“You are not your thoughts. You are the awareness behind them.”
Some thoughts are so loud, they seem to take over everything.
They race. They repeat. They convince you they are true.
But a thought, no matter how believable, is not the whole of who you are.
You are not the fear that says, *“I’ll always feel this way.”*
You are not the voice that hisses, *“You’re not enough.”*
You are the one who hears them. And that makes all the difference.
Imagine standing beside a river.
Thoughts float by like leaves. Some catch your attention. Some pull you in.
But you don’t have to follow every leaf downstream. You can stay on the bank. You can observe.

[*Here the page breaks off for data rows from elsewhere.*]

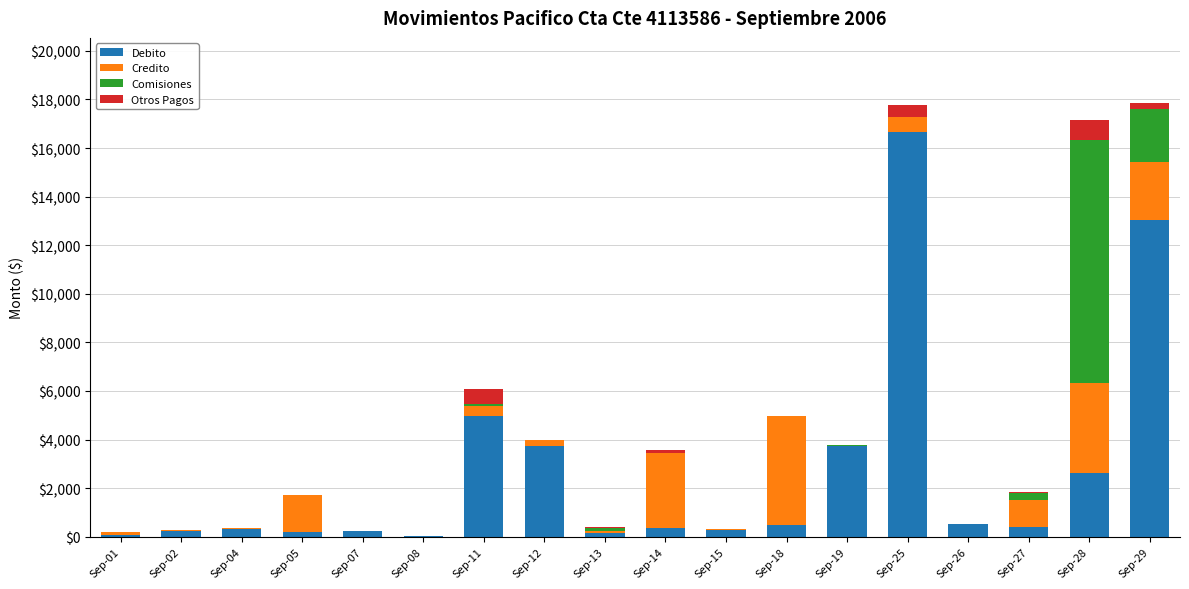

What is the total value across all series at Sep-18?

4976.2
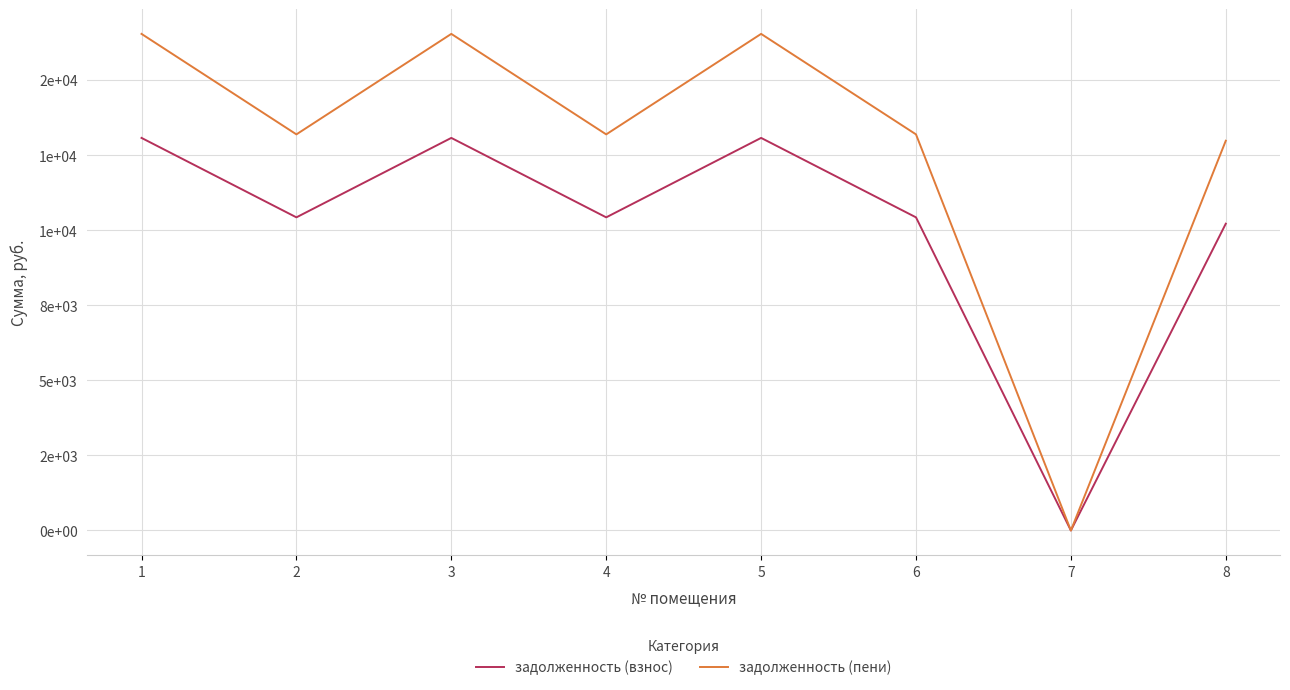

Between 4 and 3, which is larger?

3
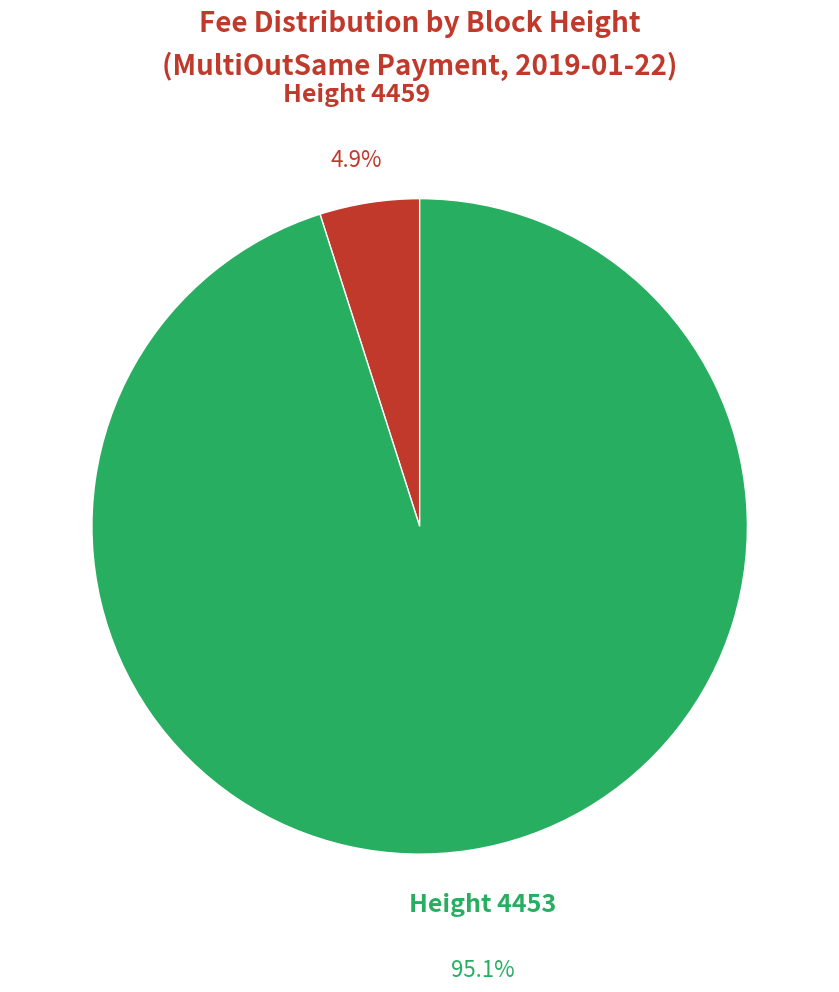

Count the number of slices in the pie.

2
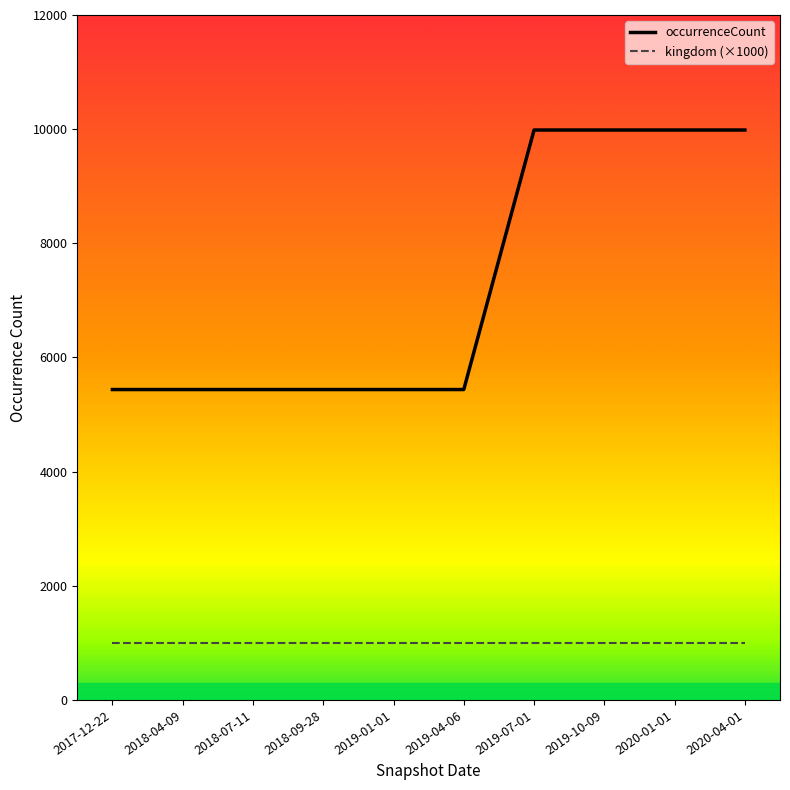

Reading right to left, what are all the values shown in this chart?

occurrenceCount: 9985	9985	9985	9985	5438	5438	5438	5438	5438	5438
kingdom (×1000): 1000	1000	1000	1000	1000	1000	1000	1000	1000	1000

This is the gift of awareness.
It gives you space. Distance. A breath between stimulus and response.
The more you observe, the less you identify.
And the less you identify, the more you remember: *You are not your thoughts. You are the sky, not the storm.*
Even now — especially now — you can return to the calm center within you.
Sit quietly. When a thought arises, label it gently: 'thinking.' Let it float by. Don’t chase it. Just return to your breath. Practice this for 5–10 minutes.
Choose one recurring negative thought today. Write it down. Underneath, write: 'This is a thought, not a fact.'
Caleb M. “I used to get pulled under by every dark thought. Learning to observe them — even just for a few seconds — helped me realize I don’t have to believe everything I think.”
Not every thought deserves a seat at your table.